> _INFORMATION_
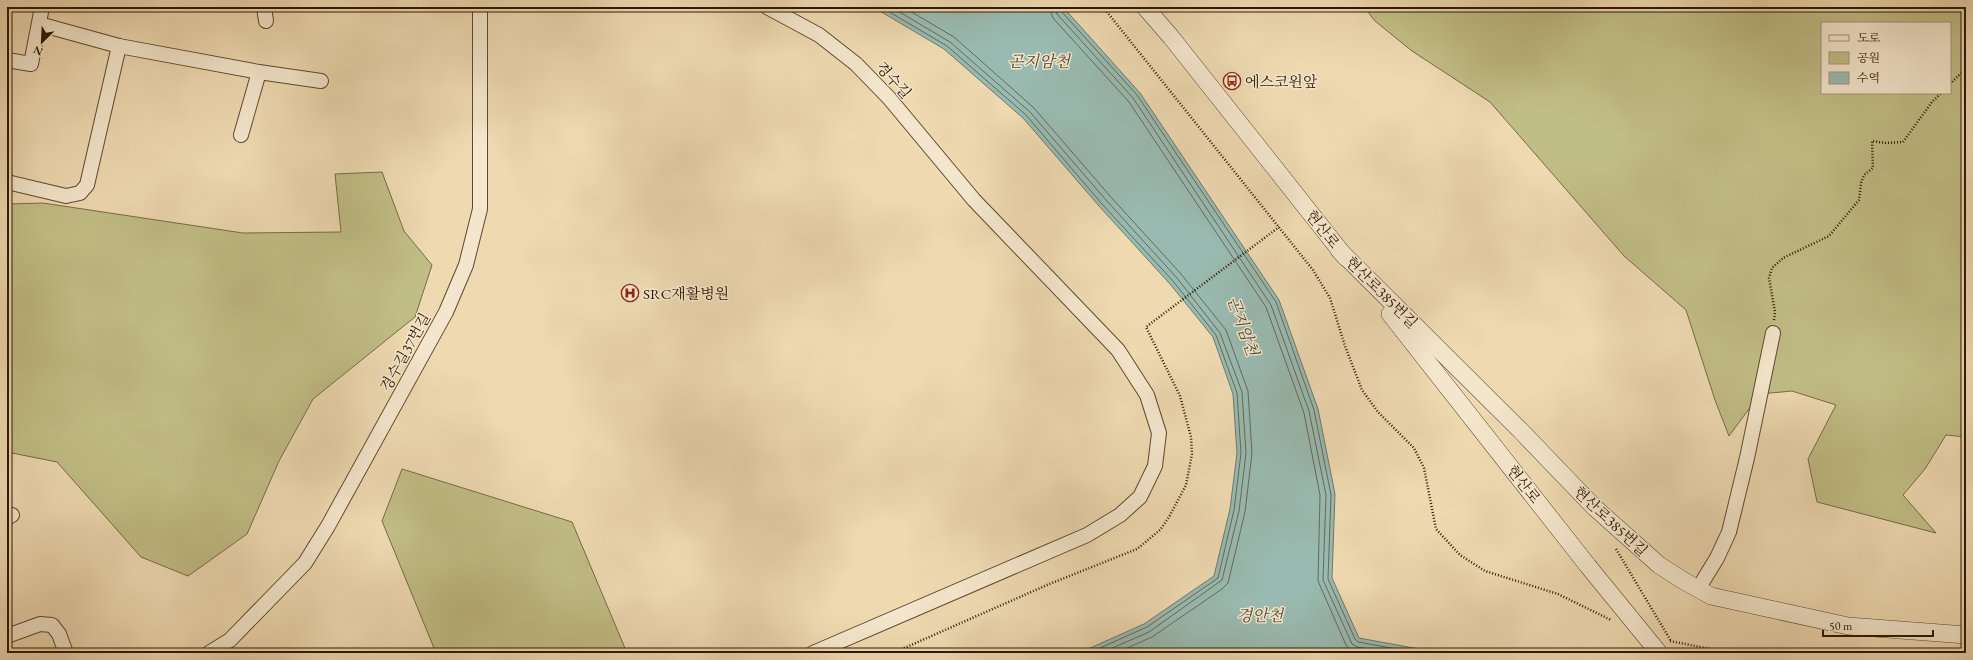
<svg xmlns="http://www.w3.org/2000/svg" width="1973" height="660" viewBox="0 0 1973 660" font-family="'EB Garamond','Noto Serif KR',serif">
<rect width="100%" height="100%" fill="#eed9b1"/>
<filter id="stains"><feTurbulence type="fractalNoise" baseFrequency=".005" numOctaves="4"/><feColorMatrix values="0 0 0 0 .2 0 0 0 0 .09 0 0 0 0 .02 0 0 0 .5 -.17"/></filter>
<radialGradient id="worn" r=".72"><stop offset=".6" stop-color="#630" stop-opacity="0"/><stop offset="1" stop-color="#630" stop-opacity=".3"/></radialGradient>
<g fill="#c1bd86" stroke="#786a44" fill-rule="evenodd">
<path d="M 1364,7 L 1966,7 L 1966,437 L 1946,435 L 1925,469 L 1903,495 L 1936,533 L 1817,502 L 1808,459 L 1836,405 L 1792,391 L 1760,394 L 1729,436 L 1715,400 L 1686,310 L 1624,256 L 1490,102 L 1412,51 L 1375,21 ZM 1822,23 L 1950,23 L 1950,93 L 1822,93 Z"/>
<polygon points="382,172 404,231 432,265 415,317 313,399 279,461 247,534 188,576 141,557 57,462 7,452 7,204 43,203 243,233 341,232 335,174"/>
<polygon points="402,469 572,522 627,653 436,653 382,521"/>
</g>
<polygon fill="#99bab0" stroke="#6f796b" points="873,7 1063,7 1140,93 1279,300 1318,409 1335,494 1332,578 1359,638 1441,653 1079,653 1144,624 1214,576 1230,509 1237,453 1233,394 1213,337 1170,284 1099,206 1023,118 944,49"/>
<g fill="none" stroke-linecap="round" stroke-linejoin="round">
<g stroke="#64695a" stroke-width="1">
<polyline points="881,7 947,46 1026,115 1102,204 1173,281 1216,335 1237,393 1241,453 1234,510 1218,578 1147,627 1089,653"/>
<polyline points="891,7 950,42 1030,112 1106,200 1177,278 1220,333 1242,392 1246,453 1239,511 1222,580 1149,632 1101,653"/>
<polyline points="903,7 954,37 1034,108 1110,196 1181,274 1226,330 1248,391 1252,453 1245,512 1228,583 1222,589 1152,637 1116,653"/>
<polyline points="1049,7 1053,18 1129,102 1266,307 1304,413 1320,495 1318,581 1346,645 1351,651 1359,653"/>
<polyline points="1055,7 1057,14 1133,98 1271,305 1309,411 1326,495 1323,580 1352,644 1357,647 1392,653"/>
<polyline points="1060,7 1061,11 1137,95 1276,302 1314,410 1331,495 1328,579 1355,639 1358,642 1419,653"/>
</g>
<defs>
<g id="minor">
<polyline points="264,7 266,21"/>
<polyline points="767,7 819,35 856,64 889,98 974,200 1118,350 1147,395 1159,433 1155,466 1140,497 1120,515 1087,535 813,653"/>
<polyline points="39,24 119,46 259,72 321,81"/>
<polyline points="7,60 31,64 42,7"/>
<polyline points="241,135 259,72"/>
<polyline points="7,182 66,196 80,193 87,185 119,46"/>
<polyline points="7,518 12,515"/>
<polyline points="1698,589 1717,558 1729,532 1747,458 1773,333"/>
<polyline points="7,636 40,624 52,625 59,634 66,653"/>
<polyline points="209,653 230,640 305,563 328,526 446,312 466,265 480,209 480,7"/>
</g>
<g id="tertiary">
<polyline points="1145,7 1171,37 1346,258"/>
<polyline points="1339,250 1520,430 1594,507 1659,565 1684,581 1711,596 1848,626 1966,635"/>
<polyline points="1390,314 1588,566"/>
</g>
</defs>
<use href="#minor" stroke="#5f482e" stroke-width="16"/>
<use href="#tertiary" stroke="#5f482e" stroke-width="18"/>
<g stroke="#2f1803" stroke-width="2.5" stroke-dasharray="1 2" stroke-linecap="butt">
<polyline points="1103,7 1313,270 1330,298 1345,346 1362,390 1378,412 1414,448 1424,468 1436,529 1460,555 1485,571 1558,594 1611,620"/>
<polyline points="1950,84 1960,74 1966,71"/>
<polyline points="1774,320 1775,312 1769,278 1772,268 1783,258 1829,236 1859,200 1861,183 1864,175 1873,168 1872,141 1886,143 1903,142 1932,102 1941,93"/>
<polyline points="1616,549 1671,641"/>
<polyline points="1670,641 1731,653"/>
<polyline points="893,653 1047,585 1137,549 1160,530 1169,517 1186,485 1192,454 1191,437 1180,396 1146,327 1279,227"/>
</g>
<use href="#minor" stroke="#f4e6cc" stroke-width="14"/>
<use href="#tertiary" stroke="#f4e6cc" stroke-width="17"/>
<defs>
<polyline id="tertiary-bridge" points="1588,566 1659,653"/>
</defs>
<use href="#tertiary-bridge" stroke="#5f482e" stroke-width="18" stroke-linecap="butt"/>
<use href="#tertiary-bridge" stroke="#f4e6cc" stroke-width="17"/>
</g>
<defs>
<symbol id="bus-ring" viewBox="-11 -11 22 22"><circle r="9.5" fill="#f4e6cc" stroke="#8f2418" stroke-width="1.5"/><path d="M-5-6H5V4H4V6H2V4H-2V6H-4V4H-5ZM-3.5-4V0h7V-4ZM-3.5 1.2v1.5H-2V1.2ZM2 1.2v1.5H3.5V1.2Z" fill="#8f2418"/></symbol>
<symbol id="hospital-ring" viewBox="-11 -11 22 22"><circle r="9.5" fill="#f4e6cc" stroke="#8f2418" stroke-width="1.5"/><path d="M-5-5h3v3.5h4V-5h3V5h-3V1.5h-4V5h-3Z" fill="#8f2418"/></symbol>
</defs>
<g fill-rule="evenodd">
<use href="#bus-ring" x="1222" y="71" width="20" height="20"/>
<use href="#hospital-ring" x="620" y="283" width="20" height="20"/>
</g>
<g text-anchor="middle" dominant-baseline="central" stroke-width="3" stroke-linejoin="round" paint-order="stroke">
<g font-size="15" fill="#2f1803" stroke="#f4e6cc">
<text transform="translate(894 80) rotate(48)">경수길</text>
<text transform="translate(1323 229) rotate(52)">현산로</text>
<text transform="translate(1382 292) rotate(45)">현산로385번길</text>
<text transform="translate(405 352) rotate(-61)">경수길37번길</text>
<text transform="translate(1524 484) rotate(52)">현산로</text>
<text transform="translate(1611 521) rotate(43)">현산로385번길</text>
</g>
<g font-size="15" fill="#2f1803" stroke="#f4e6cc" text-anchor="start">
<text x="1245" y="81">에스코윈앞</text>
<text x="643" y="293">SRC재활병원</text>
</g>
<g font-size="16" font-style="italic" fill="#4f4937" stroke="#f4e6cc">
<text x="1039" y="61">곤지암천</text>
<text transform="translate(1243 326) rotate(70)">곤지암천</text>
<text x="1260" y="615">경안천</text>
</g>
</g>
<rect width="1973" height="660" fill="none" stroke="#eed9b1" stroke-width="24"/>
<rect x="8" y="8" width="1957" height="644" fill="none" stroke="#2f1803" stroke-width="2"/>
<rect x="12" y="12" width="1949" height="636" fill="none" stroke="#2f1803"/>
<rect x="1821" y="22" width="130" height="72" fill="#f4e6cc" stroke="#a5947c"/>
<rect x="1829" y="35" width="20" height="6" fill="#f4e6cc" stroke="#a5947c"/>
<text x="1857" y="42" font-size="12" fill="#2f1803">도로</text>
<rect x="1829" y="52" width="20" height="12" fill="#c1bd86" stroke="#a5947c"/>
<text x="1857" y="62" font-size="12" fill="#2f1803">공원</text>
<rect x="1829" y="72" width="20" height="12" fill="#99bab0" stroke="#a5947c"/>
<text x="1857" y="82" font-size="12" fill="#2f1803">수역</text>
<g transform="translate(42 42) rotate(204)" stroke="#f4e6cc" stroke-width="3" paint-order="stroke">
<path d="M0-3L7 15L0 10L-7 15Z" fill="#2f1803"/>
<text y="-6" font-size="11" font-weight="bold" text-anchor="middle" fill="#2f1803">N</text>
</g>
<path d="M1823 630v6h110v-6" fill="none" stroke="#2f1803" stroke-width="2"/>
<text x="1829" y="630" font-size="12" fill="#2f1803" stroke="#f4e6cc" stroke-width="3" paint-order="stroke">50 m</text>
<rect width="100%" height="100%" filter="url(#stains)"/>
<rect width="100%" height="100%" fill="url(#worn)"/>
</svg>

> _YOUR INSTRUCTIONS_
Respond with one number, namely the count of lines in the entries above that hold the word "linejoin".

> _OUTPUT FOR THIS TASK_
2